Normally for me, with my sheep like nature, it’s when I see someone else using an electronic device. After some furtive scanning of the aircraft, trying not to look too suspicious I spied someone using a laptop. Huzaar! I quickly turned on my Nexus 7, lovingly prepared to boot into flight safe mode and open up the Trip Advisor Prague City Guide to learn more about where I was headed.
I had already investigated the suggested method for reaching my hotel destination from the airport. A complicated series of bus and tram connections that I would rather avoid at around 9 o’clock in the evening and had opted for the much more convenient taxi option that is available at all airports the world over. About mid-flight, I had reached the Transport section of my Prague City Guide and read the following sentence:
“Prague’s taxis are legendary for their bad reputation; nowadays things are changing for the better as authorities are cracking on the system.”
The term “legendary” to me, invokes thoughts of Norse Gods, Minotaurs, Hercules and occasionally, some seemingly impossible feat casually achieved by a drunken friend in a pub, so if Prague taxis are “legendary for their bad reputation” to large online corporations then it was time for me to start worrying about my potential method of transport. I had a choice to make, risk something terrible happening at the mercy of a Czechoslovakian taxi driver before I even reached the hotel or risk ending up on the wrong side of the city due to my own stupidity and failure to navigate a simple metro system.

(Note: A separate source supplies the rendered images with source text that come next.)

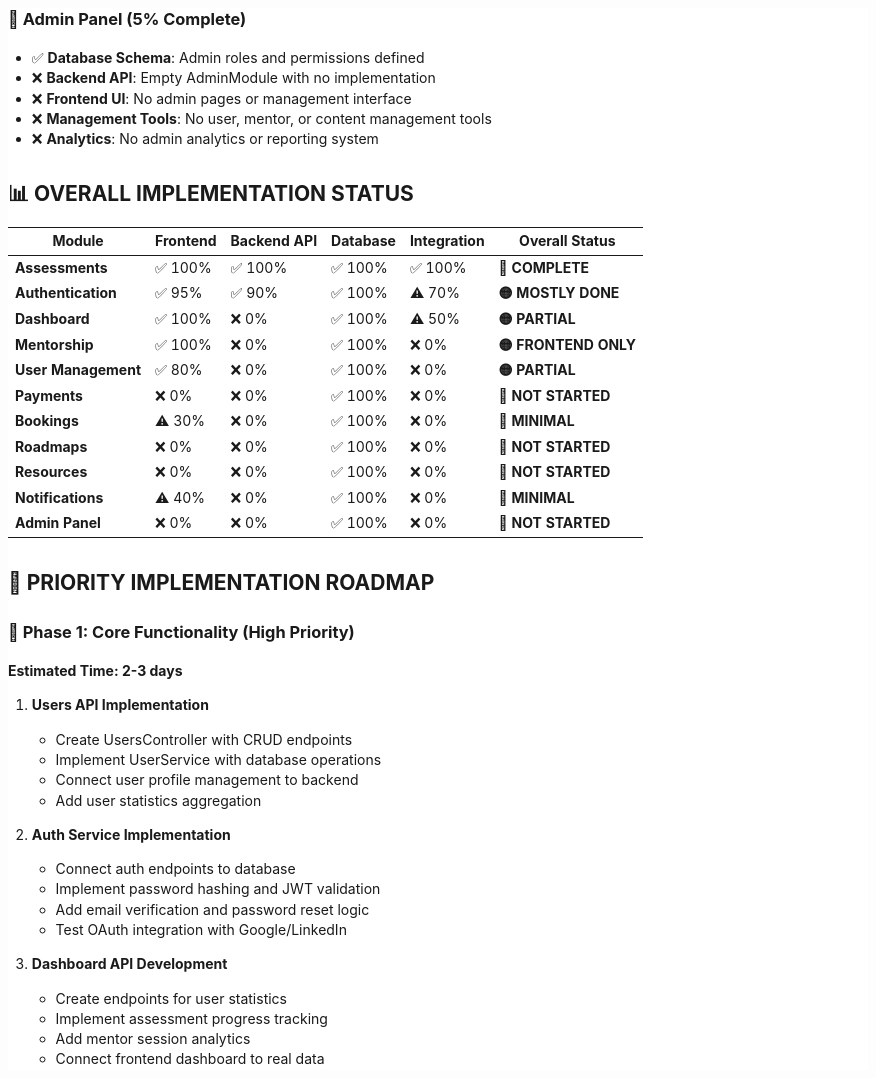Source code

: ### 👑 **Admin Panel** (5% Complete)
- ✅ **Database Schema**: Admin roles and permissions defined
- ❌ **Backend API**: Empty AdminModule with no implementation
- ❌ **Frontend UI**: No admin pages or management interface
- ❌ **Management Tools**: No user, mentor, or content management tools
- ❌ **Analytics**: No admin analytics or reporting system

## 📊 **OVERALL IMPLEMENTATION STATUS**

| Module | Frontend | Backend API | Database | Integration | Overall Status |
|--------|----------|-------------|----------|-------------|----------------|
| **Assessments** | ✅ 100% | ✅ 100% | ✅ 100% | ✅ 100% | **🎉 COMPLETE** |
| **Authentication** | ✅ 95% | ✅ 90% | ✅ 100% | ⚠️ 70% | **🟡 MOSTLY DONE** |
| **Dashboard** | ✅ 100% | ❌ 0% | ✅ 100% | ⚠️ 50% | **🟡 PARTIAL** |
| **Mentorship** | ✅ 100% | ❌ 0% | ✅ 100% | ❌ 0% | **🟡 FRONTEND ONLY** |
| **User Management** | ✅ 80% | ❌ 0% | ✅ 100% | ❌ 0% | **🟡 PARTIAL** |
| **Payments** | ❌ 0% | ❌ 0% | ✅ 100% | ❌ 0% | **🔴 NOT STARTED** |
| **Bookings** | ⚠️ 30% | ❌ 0% | ✅ 100% | ❌ 0% | **🔴 MINIMAL** |
| **Roadmaps** | ❌ 0% | ❌ 0% | ✅ 100% | ❌ 0% | **🔴 NOT STARTED** |
| **Resources** | ❌ 0% | ❌ 0% | ✅ 100% | ❌ 0% | **🔴 NOT STARTED** |
| **Notifications** | ⚠️ 40% | ❌ 0% | ✅ 100% | ❌ 0% | **🔴 MINIMAL** |
| **Admin Panel** | ❌ 0% | ❌ 0% | ✅ 100% | ❌ 0% | **🔴 NOT STARTED** |

## 🎯 **PRIORITY IMPLEMENTATION ROADMAP**

### 🚀 **Phase 1: Core Functionality** (High Priority)
**Estimated Time: 2-3 days**

1. **Users API Implementation**
   - Create UsersController with CRUD endpoints
   - Implement UserService with database operations
   - Connect user profile management to backend
   - Add user statistics aggregation

2. **Auth Service Implementation**
   - Connect auth endpoints to database
   - Implement password hashing and JWT validation
   - Add email verification and password reset logic
   - Test OAuth integration with Google/LinkedIn

3. **Dashboard API Development**
   - Create endpoints for user statistics
   - Implement assessment progress tracking
   - Add mentor session analytics
   - Connect frontend dashboard to real data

I’m far too proud for my own good sometimes, and hate looking stupid. So I went with the taxi option. Signs around the airport stating that fair prices were guaranteed from two taxi firms eased my worries a bit and when I left the airport I scouted a clean looking cab, labelled with one of the two names I had seen on the signs. I told the driver my destination and he kindly helped put my bags in the boot of his car before setting off on an unknown and potentially life threatening car ride to my hotel.

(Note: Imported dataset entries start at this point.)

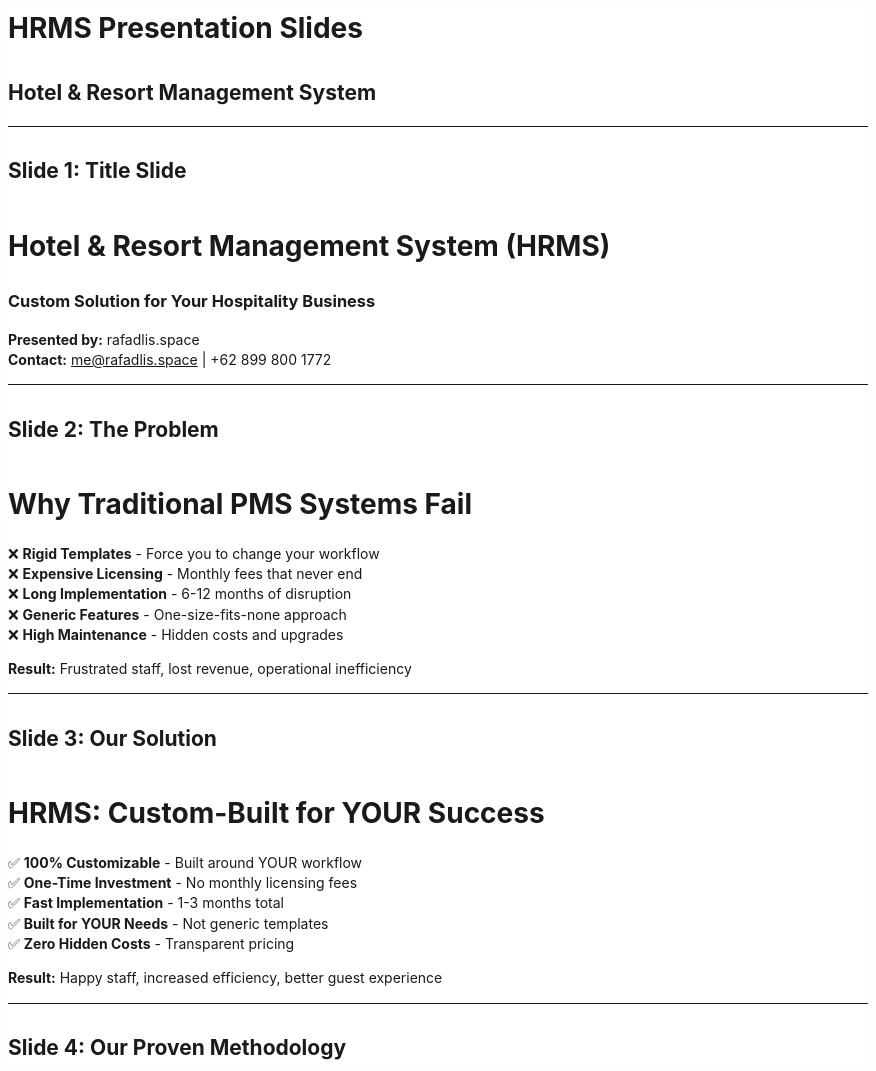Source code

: # HRMS Presentation Slides

## Hotel & Resort Management System

---

## Slide 1: Title Slide

# Hotel & Resort Management System (HRMS)

### Custom Solution for Your Hospitality Business

**Presented by:** rafadlis.space  
**Contact:** me@rafadlis.space | +62 899 800 1772

---

## Slide 2: The Problem

# Why Traditional PMS Systems Fail

❌ **Rigid Templates** - Force you to change your workflow  
❌ **Expensive Licensing** - Monthly fees that never end  
❌ **Long Implementation** - 6-12 months of disruption  
❌ **Generic Features** - One-size-fits-none approach  
❌ **High Maintenance** - Hidden costs and upgrades

**Result:** Frustrated staff, lost revenue, operational inefficiency

---

## Slide 3: Our Solution

# HRMS: Custom-Built for YOUR Success

✅ **100% Customizable** - Built around YOUR workflow  
✅ **One-Time Investment** - No monthly licensing fees  
✅ **Fast Implementation** - 1-3 months total  
✅ **Built for YOUR Needs** - Not generic templates  
✅ **Zero Hidden Costs** - Transparent pricing

**Result:** Happy staff, increased efficiency, better guest experience

---

## Slide 4: Our Proven Methodology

After gazing out of the window at the new sights that I may or may not be able to see ever again, wondering if I should have actually called my parents before leaving instead of sending a heartless but informative text message, the driver turned the car into a side street and slowed to a stop at the side of the road. My heart started racing, the street is large but quite empty and pretty dark. With the possibility of being ass-raped to death I paid the man 600 Koruna (£20) and peered out of the window. There was a hotel. Thank fuck, there was a hotel here.

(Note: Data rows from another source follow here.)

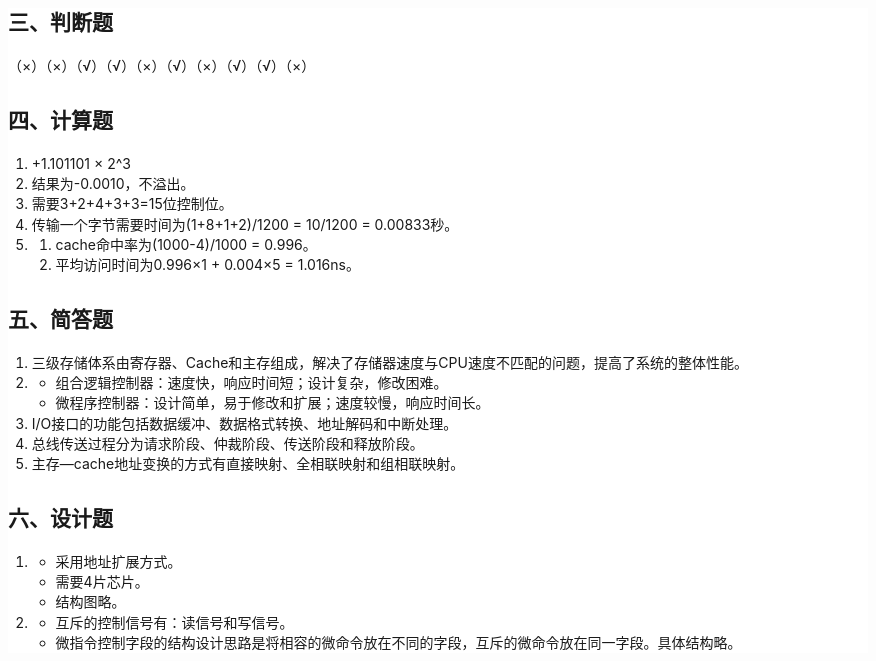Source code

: ## 三、判断题

（×）（×）（√）（√）（×）（√）（×）（√）（√）（×）

## 四、计算题

1. +1.101101 × 2^3
2. 结果为-0.0010，不溢出。
3. 需要3+2+4+3+3=15位控制位。
4. 传输一个字节需要时间为(1+8+1+2)/1200 = 10/1200 = 0.00833秒。
5. 1. cache命中率为(1000-4)/1000 = 0.996。
   2. 平均访问时间为0.996×1 + 0.004×5 = 1.016ns。

## 五、简答题

1. 三级存储体系由寄存器、Cache和主存组成，解决了存储器速度与CPU速度不匹配的问题，提高了系统的整体性能。
2. - 组合逻辑控制器：速度快，响应时间短；设计复杂，修改困难。
   - 微程序控制器：设计简单，易于修改和扩展；速度较慢，响应时间长。
3. I/O接口的功能包括数据缓冲、数据格式转换、地址解码和中断处理。
4. 总线传送过程分为请求阶段、仲裁阶段、传送阶段和释放阶段。
5. 主存—cache地址变换的方式有直接映射、全相联映射和组相联映射。

## 六、设计题

1. - 采用地址扩展方式。
   - 需要4片芯片。
   - 结构图略。
2. - 互斥的控制信号有：读信号和写信号。
   - 微指令控制字段的结构设计思路是将相容的微命令放在不同的字段，互斥的微命令放在同一字段。具体结构略。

It wasn’t my hotel though. I hastily made my way round to the boot of the car where the driver was already unloading my rucksack and tried to convey my confusion as to where we were. After a broken conversation I remembered that before leaving my house, I had scribbled down the hotel address. I dug out my note pad and showed the driver the street name, which he recognised as not where we were. The driver, who now knew where I was headed, loaded my rucksack back into the boot and gestured for me to get back in.
A short ride across the river later and I was outside The Red & Blue Design Hotel. Exactly where I expected and needed to be. The driver began to unload my rucksack for the second time and I gingerly asked if I owed him any extra money. He declined, insisting that the extra journey was his fault. The fear of being butchered by a crazed and psychopathic taxi driver diminished a bit, this guy seemed honest and helpful.
I checked in to the hotel with relative ease; considering the language barrier it was far easier than checking in to my flight earlier that day, and ascended the stairs to my fourth floor hotel room. A simple, but pleasant and well designed room with free tea and coffee, a nice bathroom and a television.
I had arrived at my destination.
TL;DR – Guy fucks up getting to airport a bit, flies to Prague, successfully gets to his hotel room without dying.